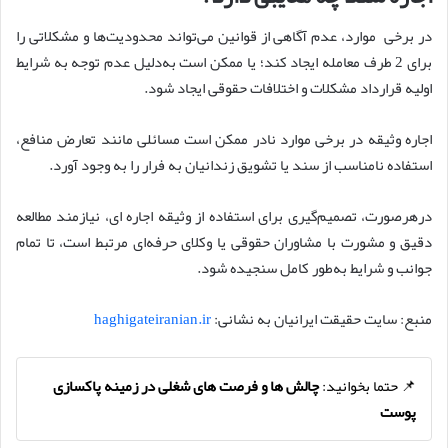
در برخی موارد، عدم آگاهی از قوانین می‌تواند محدودیت‌ها و مشکلاتی را
برای 2 طرف معامله ایجاد کند؛ یا ممکن است به‌دلیل عدم توجه به شرایط
اولیه قرارداد مشکلات و اختلافات حقوقی ایجاد شود.
اجاره وثیقه در برخی موارد نادر ممکن است مسائلی مانند تعارض منافع،
استفاده نامناسب از سند یا تشویق زندانیان به فرار را به وجود آورد.
درهرصورت، تصمیم‌گیری برای استفاده از وثیقه اجاره ای، نیازمند مطالعه
دقیق و مشورت با مشاوران حقوقی یا وکلای حرفه‌ای‌ مرتبط است، تا تمام
جوانب و شرایط به‌طور کامل سنجیده شود.
منبع: سایت حقیقت ایرانیان به نشانی:
haghigateiranian.ir
📌 حتما بخوانید:
چالش‌ ها و فرصت‌ های شغلی در زمینه پاکسازی
پوست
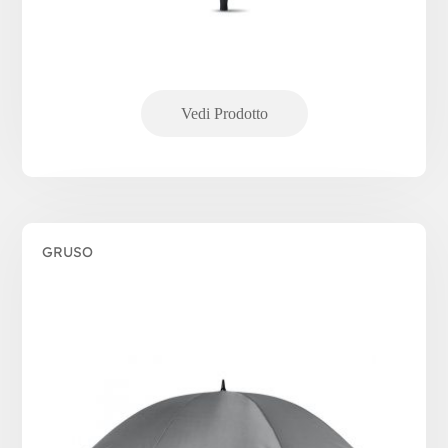
GRUSO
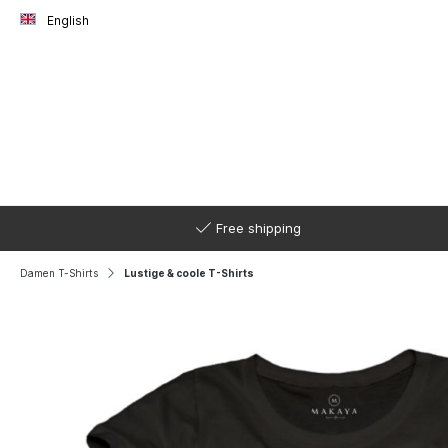
English
Free shipping
Damen T-Shirts
Lustige & coole T-Shirts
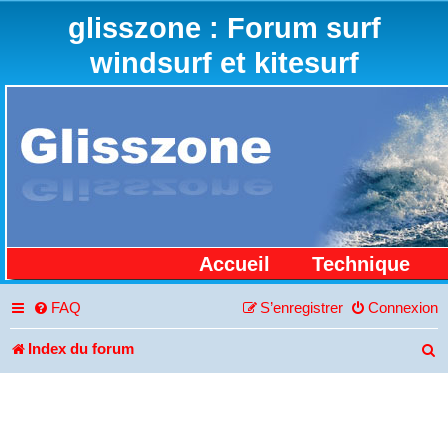
glisszone : Forum surf
windsurf et kitesurf
Accueil
Technique
FAQ
S’enregistrer
Connexion
Index du forum
R
e
c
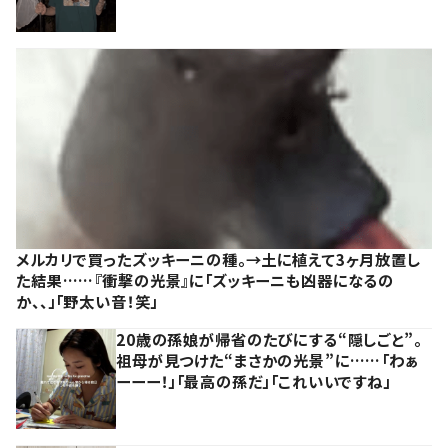
メルカリで買ったズッキーニの種。→土に植えて3ヶ月放置し
た結果……『衝撃の光景』に「ズッキーニも凶器になるの
か、、」「野太い音！笑」
20歳の孫娘が帰省のたびにする“隠しごと”。
祖母が見つけた“まさかの光景”に……「わぁ
ーーー！」「最高の孫だ」「これいいですね」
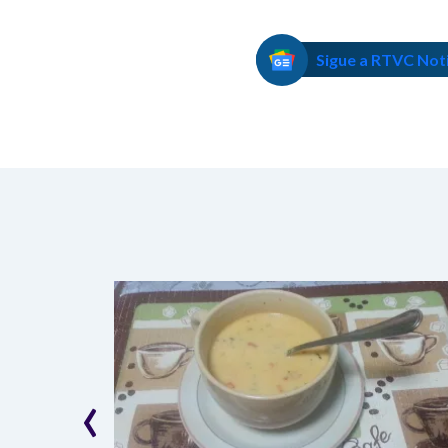
Sigue a RTVC Not
‹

**Assignment:** Render all the text read from the pages in the listing as a single numbered list, one line per item, with blank lines and the pictures left out.

**Task answer:**
1. در برخی موارد، عدم آگاهی از قوانین می‌تواند محدودیت‌ها و مشکلاتی را
2. برای 2 طرف معامله ایجاد کند؛ یا ممکن است به‌دلیل عدم توجه به شرایط
3. اولیه قرارداد مشکلات و اختلافات حقوقی ایجاد شود.
4. اجاره وثیقه در برخی موارد نادر ممکن است مسائلی مانند تعارض منافع،
5. استفاده نامناسب از سند یا تشویق زندانیان به فرار را به وجود آورد.
6. درهرصورت، تصمیم‌گیری برای استفاده از وثیقه اجاره ای، نیازمند مطالعه
7. دقیق و مشورت با مشاوران حقوقی یا وکلای حرفه‌ای‌ مرتبط است، تا تمام
8. جوانب و شرایط به‌طور کامل سنجیده شود.
9. منبع: سایت حقیقت ایرانیان به نشانی:
10. haghigateiranian.ir
11. 📌 حتما بخوانید:
12. چالش‌ ها و فرصت‌ های شغلی در زمینه پاکسازی
13. پوست
14. GRUSO
15. English
16. Free shipping
17. Damen T-Shirts
18. Lustige & coole T-Shirts
19. glisszone : Forum surf
20. windsurf et kitesurf
21. Accueil
22. Technique
23. FAQ
24. S’enregistrer
25. Connexion
26. Index du forum
27. R
28. e
29. c
30. メルカリで買ったズッキーニの種。→土に植えて3ヶ月放置し
31. た結果……『衝撃の光景』に「ズッキーニも凶器になるの
32. か、、」「野太い音！笑」
33. 20歳の孫娘が帰省のたびにする“隠しごと”。
34. 祖母が見つけた“まさかの光景”に……「わぁ
35. ーーー！」「最高の孫だ」「これいいですね」
36. Sigue a RTVC Not
37. ‹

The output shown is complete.